Tasks to carry out:
a: Reproduce the part of the pasta bowl study that begins with the words containing "We found that" and ends with "normal portion size.".
b: Carry on writing the pasta bowl study from the point where it ends.

In this study, 68 undergraduates randomly participated in one of two experimental conditions where they served themselves pasta from either a medium sized bowl with 3.8L capacity or a larger bowl with 6.9L capacity, Each container had the same amount of pasta (2000 g.) and was refilled when volume decreased to less than half of the original amount. Participants could take as much food as they wished and as much time as they needed to finish eating. Second servings were allowed. A research assistant weighed the food after serving and after participants were finished eating. Participants were then given a questionnaire to describe their satiation and estimate how many kilocalories they had just consumed.
We found that 77% more pasta was served and 71% more was consumed when serving from the large bowl as compared to the medium bowl. Participants serving themselves from the large bowl felt more satiated and estimated that they had consumed more kilocalories than those serving themselves from the medium bowl. Participants serving from the medium bowl took 177g, which closely resembles the normal portion size of 162 g. while the larger bowl encouraged participants to take an average of 300g each, nearly double the normal portion size.

Given data:

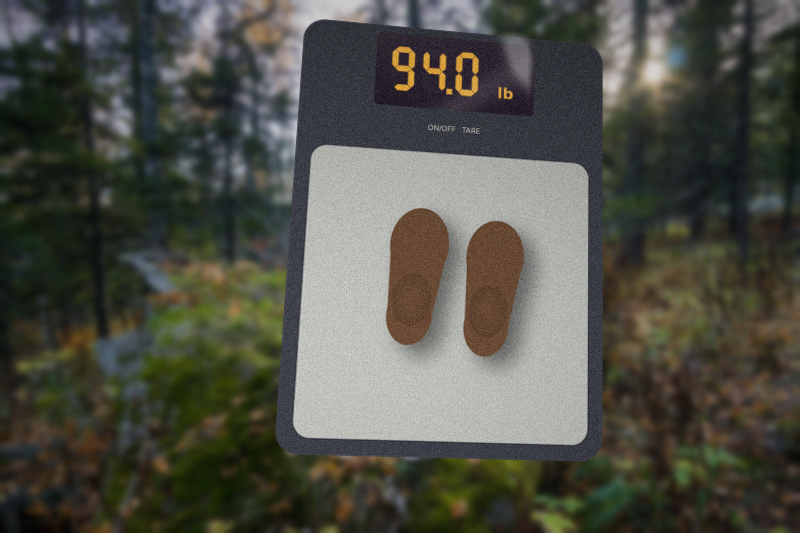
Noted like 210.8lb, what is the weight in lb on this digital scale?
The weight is 94.0lb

Numbered responses:
a:
We found that 77% more pasta was served and 71% more was consumed when serving from the large bowl as compared to the medium bowl. Participants serving themselves from the large bowl felt more satiated and estimated that they had consumed more kilocalories than those serving themselves from the medium bowl. Participants serving from the medium bowl took 177g, which closely resembles the normal portion size of 162 g. while the larger bowl encouraged participants to take an average of 300g each, nearly double the normal portion size.

b:
We concluded that larger bowl size increases the amount people serve themselves, which leads to increased consumption, and greater feelings of satiation. These findings highlight once again the role that external cues play in food consumption and are consistent with those from previous studies on plate/bowl size effect we have conducted.
Van Kleef, Ellen, Mitsuru Shimizu, and Brian Wansink (2012). Serving Bowl Selection Biases the Amount of Food Served. Journal of Nutrition Education and Behavior, Volume 44, Number 1, 66-70. doi:10.1016/jneb.2011.03.001.